- **Activity**: Restate the entries word for word and skip every image.

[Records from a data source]
========
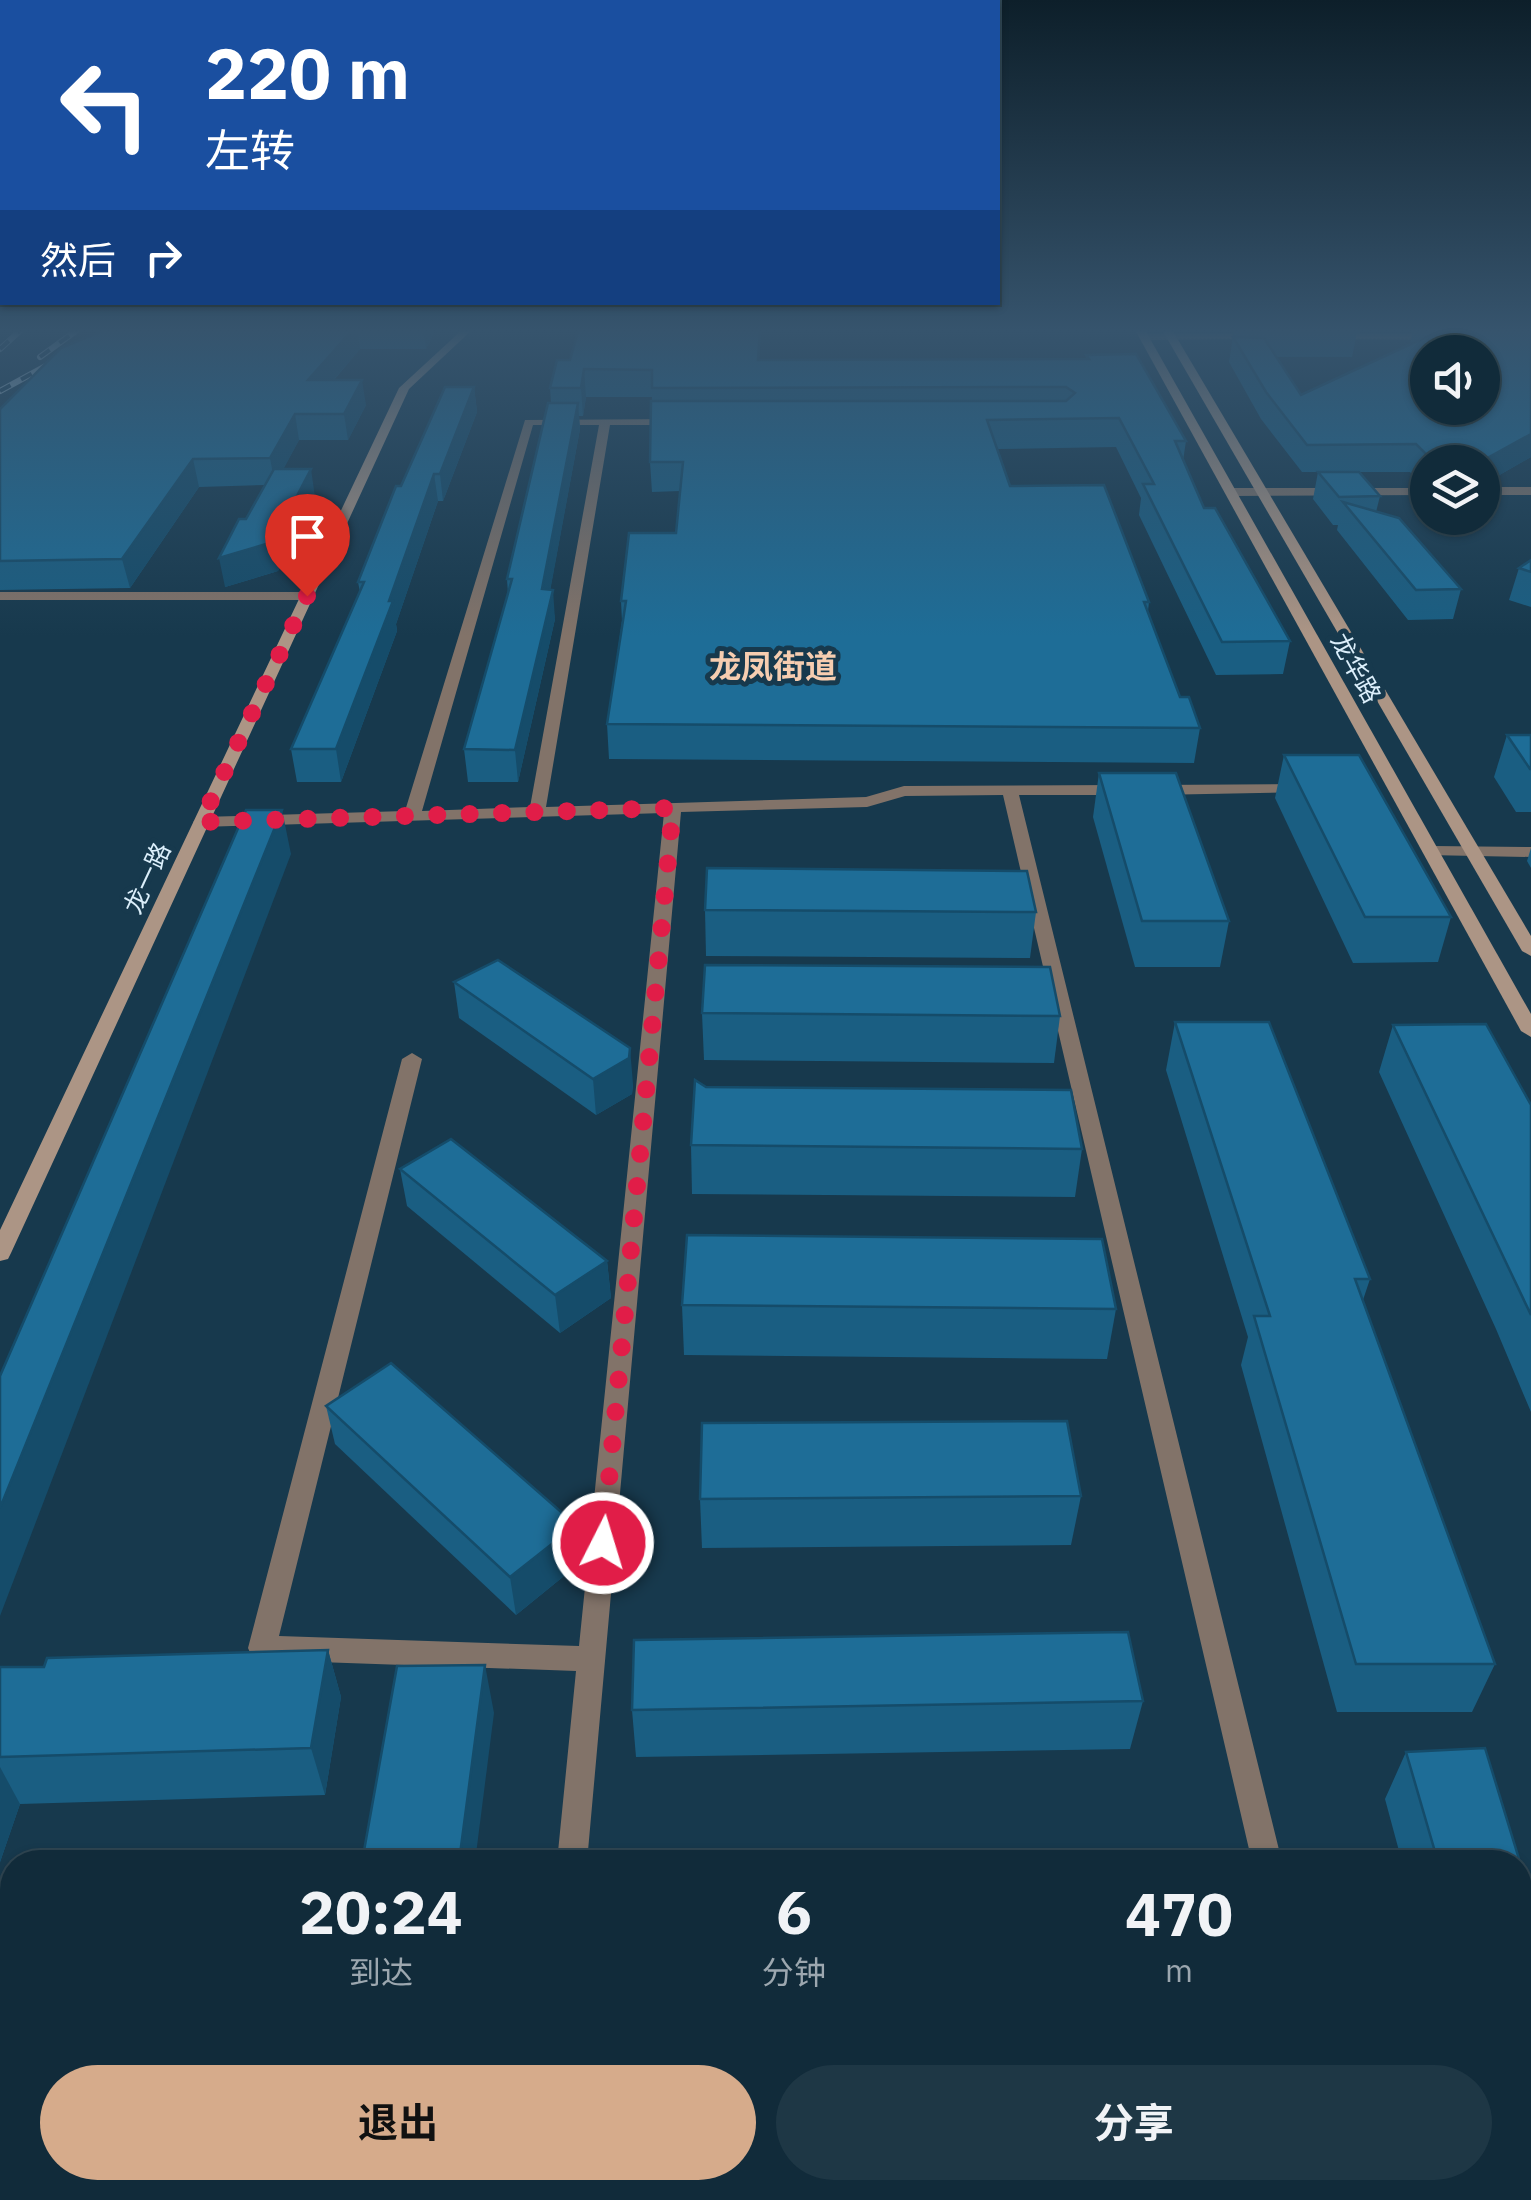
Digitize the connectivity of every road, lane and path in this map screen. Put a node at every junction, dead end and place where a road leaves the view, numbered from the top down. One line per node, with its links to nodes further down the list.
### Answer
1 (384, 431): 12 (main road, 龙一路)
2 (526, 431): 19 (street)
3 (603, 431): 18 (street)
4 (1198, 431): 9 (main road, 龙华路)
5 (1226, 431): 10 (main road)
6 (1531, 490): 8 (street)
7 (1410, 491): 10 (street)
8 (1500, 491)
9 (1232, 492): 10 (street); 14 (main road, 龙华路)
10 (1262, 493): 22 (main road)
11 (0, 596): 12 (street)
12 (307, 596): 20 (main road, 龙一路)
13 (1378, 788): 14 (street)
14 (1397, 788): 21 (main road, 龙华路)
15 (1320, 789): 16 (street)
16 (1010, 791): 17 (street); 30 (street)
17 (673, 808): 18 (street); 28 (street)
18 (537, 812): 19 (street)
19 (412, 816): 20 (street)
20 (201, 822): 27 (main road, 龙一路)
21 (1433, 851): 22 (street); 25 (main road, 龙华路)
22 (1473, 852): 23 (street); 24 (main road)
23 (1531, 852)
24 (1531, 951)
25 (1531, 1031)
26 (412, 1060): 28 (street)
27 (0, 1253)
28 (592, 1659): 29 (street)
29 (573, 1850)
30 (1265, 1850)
========
- **Result of the task**:
Digitize the connectivity of every road, lane and path in this map screen. Put a node at every junction, dead end and place where a road leaves the view, numbered from the top down. One line per node, with its links to nodes further down the list.
### Answer
1 (384, 431): 12 (main road, 龙一路)
2 (526, 431): 19 (street)
3 (603, 431): 18 (street)
4 (1198, 431): 9 (main road, 龙华路)
5 (1226, 431): 10 (main road)
6 (1531, 490): 8 (street)
7 (1410, 491): 10 (street)
8 (1500, 491)
9 (1232, 492): 10 (street); 14 (main road, 龙华路)
10 (1262, 493): 22 (main road)
11 (0, 596): 12 (street)
12 (307, 596): 20 (main road, 龙一路)
13 (1378, 788): 14 (street)
14 (1397, 788): 21 (main road, 龙华路)
15 (1320, 789): 16 (street)
16 (1010, 791): 17 (street); 30 (street)
17 (673, 808): 18 (street); 28 (street)
18 (537, 812): 19 (street)
19 (412, 816): 20 (street)
20 (201, 822): 27 (main road, 龙一路)
21 (1433, 851): 22 (street); 25 (main road, 龙华路)
22 (1473, 852): 23 (street); 24 (main road)
23 (1531, 852)
24 (1531, 951)
25 (1531, 1031)
26 (412, 1060): 28 (street)
27 (0, 1253)
28 (592, 1659): 29 (street)
29 (573, 1850)
30 (1265, 1850)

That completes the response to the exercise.